Enfin, compte tenu de la longueur et de la complexité des démarches pour faire modifier son état civil puis son enregistrement à la sécurité sociale, un changement de prénom ou de mention de sexe a pu intervenir à tout moment entre la première et la deuxième dose, ou encore après la seconde dose auquel cas la gestion de la situation par la CPAM est très incertaine. Il faut encore signaler que certaines autorités transmettent de leur propre initiative les décisions de changement de prénom ou de mention de sexe aux CPAM ne laissant aucune possibilité pour la personne intéressée d’échapper à cette incertitude administrative en envoyant la décision à un moment pouvant sembler plus opportun.

Le changement de mention de sexe est particulièrement problématique, car il entraîne une modification du numéro de sécurité sociale faisant fréquemment perdre les remboursements pendants de soins et de médicament et la possibilité d’accéder à ameli.fr pour une certaine période, ce qui complique encore la communication avec la CPAM pour demander une rectification du passe ou pour accéder à l’attestation de vaccination. S’ajoute une dernière incertitude : après un changement de prénom et/ou de mention de sexe, il faut aussi se rendre en mairie pour demander des pièces d’identité à jour, or les services ont largement suspendu leurs activités en période de confinement et fonctionnent au ralenti lorsqu’ils fonctionnent en période de vacances scolaires.

Le passe sanitaire met en lumière différentes difficultés auxquelles sont confrontées habituellement les personnes trans dont les papiers ne sont pas à jour et en conformité avec leur identité sociale et ne fera que les étendre à pratiquement toutes les situations se déroulant dans l’espace public. Les difficultés rencontrées par les personnes trans cherchant à mettre à jour leur passe sanitaire révèlent elles aussi l’autoritarisme effrayant de la mesure qui est de plus en pratique impossible à appliquer de façon juste compte tenu des effectifs insuffisants dans les CPAM pour traiter toutes les difficultés qui peuvent survenir - par exemple pour les personnes vaccinées à l’étranger, ou qui ont contracté le covid après leur première injection qui se voient alors refuser une deuxième dose pour le moment faute de stock, mais dont le passe ne peut-être édité avant cette deuxième injection.

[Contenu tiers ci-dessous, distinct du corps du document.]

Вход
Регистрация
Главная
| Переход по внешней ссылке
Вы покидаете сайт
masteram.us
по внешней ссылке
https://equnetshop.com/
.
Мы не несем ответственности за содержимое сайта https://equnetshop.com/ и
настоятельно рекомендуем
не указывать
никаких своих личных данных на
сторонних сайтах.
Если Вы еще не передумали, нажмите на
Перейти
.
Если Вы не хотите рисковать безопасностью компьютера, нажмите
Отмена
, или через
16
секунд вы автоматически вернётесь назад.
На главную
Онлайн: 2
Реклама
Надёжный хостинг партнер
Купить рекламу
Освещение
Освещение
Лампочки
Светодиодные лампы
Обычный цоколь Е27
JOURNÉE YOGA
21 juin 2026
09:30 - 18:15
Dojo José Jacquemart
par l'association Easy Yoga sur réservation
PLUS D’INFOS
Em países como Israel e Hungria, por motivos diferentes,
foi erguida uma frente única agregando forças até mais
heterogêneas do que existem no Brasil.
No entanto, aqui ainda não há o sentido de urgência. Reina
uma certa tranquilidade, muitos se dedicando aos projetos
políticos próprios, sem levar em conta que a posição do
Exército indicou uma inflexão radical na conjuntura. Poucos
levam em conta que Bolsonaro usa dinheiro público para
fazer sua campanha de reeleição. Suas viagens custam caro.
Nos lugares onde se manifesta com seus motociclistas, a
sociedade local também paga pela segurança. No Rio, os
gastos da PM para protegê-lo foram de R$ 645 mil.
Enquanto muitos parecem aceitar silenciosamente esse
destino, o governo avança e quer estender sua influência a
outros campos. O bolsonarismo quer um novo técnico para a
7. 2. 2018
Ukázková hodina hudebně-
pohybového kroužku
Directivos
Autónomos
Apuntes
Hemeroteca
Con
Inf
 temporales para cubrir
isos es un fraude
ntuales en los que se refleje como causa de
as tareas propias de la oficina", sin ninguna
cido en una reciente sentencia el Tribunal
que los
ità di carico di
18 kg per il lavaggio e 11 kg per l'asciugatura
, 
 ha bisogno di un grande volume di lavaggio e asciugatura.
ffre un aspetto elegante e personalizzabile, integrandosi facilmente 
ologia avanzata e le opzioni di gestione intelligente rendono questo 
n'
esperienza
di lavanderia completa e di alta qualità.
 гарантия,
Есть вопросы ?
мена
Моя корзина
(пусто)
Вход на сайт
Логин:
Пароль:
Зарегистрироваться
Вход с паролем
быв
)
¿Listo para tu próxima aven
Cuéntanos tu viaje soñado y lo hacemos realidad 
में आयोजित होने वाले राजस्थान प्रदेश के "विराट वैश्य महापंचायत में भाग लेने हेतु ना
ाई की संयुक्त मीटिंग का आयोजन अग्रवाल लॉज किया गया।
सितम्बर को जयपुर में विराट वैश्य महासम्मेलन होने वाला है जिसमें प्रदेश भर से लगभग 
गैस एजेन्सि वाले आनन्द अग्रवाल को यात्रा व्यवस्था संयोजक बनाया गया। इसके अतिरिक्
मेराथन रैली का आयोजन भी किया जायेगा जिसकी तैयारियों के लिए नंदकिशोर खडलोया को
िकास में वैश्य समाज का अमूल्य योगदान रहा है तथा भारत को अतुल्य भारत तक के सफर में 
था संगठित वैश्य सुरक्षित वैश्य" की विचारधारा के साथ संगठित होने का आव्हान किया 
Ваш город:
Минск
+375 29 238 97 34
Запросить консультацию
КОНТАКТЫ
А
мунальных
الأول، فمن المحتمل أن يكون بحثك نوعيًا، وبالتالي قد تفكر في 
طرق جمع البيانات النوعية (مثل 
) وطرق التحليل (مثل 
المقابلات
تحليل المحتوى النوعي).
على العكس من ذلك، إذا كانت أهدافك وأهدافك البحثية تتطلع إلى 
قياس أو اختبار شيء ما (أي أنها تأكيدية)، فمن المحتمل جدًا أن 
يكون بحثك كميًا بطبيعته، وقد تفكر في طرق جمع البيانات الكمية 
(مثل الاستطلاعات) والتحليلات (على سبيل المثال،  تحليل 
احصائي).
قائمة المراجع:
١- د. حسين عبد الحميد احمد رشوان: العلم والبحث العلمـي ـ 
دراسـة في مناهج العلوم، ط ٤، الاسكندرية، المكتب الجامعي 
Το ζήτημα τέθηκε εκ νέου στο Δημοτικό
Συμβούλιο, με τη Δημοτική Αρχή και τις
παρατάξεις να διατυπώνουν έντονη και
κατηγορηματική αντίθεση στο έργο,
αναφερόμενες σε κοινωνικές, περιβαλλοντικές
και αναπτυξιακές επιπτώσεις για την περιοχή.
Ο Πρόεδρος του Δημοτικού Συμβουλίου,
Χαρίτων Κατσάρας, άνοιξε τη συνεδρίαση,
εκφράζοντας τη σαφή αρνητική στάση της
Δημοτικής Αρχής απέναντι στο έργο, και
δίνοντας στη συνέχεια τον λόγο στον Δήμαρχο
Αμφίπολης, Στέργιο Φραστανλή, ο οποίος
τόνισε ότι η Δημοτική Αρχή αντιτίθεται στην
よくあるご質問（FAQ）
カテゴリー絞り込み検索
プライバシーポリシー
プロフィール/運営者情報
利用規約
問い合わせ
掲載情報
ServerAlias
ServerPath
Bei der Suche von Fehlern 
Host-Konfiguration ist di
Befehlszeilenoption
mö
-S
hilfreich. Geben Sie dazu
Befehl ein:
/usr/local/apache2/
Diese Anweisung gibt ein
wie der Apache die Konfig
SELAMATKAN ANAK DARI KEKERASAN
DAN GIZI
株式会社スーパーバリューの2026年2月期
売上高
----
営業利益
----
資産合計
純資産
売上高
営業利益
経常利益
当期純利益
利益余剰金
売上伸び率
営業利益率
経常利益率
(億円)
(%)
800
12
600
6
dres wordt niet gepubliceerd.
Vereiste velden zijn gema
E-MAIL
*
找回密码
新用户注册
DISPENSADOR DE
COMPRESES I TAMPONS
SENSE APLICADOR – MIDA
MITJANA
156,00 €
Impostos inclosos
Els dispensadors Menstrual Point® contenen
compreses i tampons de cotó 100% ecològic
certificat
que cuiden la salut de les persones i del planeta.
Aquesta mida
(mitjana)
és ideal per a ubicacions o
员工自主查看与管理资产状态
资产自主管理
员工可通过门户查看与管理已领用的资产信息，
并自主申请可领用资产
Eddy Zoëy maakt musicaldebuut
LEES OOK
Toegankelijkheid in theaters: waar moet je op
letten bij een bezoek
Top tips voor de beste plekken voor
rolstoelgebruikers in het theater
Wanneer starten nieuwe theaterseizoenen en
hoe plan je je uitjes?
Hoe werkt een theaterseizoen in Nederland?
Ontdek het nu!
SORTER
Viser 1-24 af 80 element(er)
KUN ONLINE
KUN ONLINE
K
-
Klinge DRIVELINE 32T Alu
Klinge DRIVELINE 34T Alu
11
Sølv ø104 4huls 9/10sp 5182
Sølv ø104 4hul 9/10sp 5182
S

En vérité, l’extension du passe sanitaire ne fait que masquer l’échec de la stratégie vaccinale de Macron, à rebours d’un véritable plan sanitaire, et pénalise principalement les franges les plus précaires et opprimées de la population. Face à l’autoritarisme du gouvernement, il faut s’opposer à toute mesure coercitive avec un véritable plan sanitaire, et lutter contre la transphobie administrative en faisant disparaître la mention de sexe de l’état civil et en permettant un changement de prénom en mairie, gratuit, sur simple déclaration et transcrit dans un bref délai.